There are two main ways of profiting from the financial markets. The first is to buy and hold assets with the aim of achieving a reasonable and sustainable return. The second, higher risk approach, is to trade in and out of assets for a quick profit.
Someone pursuing the former strategy could most accurately be described as an ‘investor’ while a devotee of the latter is essentially a ‘trader’.
For most of us, being a genuine long-term investor will be the more appropriate route to go down. But understanding the distinctions between these two approaches is important. If you are someone with long-term investment goals behaving like a short-term trader of the markets, then you may need to take a step back and reassess your tactics.
WHICH ARE YOU?
Which camp do you fall into? Do you want the long-term returns offered by dividends or coupon payments from government and corporate bonds? Or are you instead focused on securing capital gains from share price appreciation over a short space of time? An investor will arguably take a long-term view.
With a stock market investment, for example, this might mean buying a company because it operates in a market with high barriers to entry or has strong brands, pricing power, proven management or an established market position. The investor will also be looking for value – using key metrics to decide whether a share is cheap, expensive or fairly valued.
Or will you instead seek to capitalise on short-term volatility, chasing share price momentum, looking at the key announcements and news flow likely to move the price, with valuation much further down the list of priorities, reacting quickly to the latest market developments to avoid being caught on the wrong side of a trade. The table below sets out in broad terms some of the key differences between traders and investors.
|Trader||Short-term||Equities, commodities, forex||Exchange-traded products (ETPs), CFDs, spread bets, warrants, turbos, futures and options||Online|
|Investor||Long-term||Equities, bonds||Funds, ETPs, shares||Online/telephone|
Not everyone will automatically fit into either of these two categories. You might have funds accumulating slowly in an individual savings account (ISA) while at the same time playing the markets more actively through spread-bets or contracts for difference (CFDs).
ASSETS, INSTRUMENTS AND PLATFORMS
The broad category into which you fall determines not only your approach but also the underlying assets you are likely to take an interest in as well as the tools, broker and platforms through which you gain exposure to them.
Investors and traders alike will be active participants in the equity markets but, while a long-term investor will concentrate on stocks offering generous dividends and stable, sustainable growth; traders are looking for something which can generate a substantial capital gain in the near-term.

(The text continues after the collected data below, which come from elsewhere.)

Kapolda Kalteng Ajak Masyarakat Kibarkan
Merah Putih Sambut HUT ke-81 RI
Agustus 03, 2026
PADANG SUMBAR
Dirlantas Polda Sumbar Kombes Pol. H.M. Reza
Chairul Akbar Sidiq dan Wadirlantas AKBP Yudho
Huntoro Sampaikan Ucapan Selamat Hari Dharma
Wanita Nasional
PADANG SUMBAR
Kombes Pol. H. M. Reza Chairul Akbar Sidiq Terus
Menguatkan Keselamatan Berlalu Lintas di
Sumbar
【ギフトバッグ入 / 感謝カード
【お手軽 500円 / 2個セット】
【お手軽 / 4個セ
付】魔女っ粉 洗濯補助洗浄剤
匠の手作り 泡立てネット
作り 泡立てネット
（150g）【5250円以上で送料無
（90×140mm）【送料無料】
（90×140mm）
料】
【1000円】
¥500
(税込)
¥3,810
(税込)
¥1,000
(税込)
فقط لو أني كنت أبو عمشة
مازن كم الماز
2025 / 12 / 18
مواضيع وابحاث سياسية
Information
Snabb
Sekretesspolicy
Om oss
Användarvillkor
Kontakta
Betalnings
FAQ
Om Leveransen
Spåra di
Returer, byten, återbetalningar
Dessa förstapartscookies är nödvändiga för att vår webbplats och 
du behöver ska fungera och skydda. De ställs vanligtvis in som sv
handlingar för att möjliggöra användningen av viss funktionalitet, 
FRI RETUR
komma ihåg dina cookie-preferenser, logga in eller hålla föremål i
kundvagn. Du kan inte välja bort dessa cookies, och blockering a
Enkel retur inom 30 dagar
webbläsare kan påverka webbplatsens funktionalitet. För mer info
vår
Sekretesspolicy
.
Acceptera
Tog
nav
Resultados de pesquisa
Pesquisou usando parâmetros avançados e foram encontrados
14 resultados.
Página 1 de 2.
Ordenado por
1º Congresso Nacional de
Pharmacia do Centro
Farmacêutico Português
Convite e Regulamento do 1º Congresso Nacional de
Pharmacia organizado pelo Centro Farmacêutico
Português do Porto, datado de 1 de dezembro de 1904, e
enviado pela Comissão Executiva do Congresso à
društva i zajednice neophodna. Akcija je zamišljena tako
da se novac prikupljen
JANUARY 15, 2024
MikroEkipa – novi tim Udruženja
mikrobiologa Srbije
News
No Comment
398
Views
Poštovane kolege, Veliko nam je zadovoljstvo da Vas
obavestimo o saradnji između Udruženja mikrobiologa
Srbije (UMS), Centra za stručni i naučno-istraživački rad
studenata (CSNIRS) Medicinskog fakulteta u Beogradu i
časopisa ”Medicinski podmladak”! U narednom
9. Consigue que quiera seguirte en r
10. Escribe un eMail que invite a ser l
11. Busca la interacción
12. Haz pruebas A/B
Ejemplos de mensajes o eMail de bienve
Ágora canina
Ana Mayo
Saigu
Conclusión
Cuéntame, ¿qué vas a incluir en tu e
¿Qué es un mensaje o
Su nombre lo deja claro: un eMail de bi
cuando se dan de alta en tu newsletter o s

An investor might therefore consider buying a utility company for its dividend income, while a trader is far more likely to seek exposure to a small cap resources company, capable of more than doubling or, equally, seeing its value crash, on the strength of a single set of drilling results.
The commodities and foreign exchange markets are ideally suited to traders due to the level of volatility and, in the latter’s case, liquidity and transparency. Here it is all about news flow, market sentiment and psychology as well as a clear understanding of the macro-economic backdrop.
The way investors and traders access these markets will also differ considerably. An investor may use funds, exchange-traded funds (ETFs) or may buy and share stocks directly – enjoying the rights of ownership associated with an individual stock. They may also avail themselves of the two simple and accessible tax breaks offered by the government: ISAs and Self Invested Personal Pensions (SIPPs).
A trader is very unlikely to make use of a fund, may rarely trade through an ISA or SIPP and will often utilise leveraged instruments and particularly spread bets and CFDs to boost their returns. Because spread bets are ‘bets’, any return derived from them is received free of capital gains tax and both instruments are exempt from stamp duty.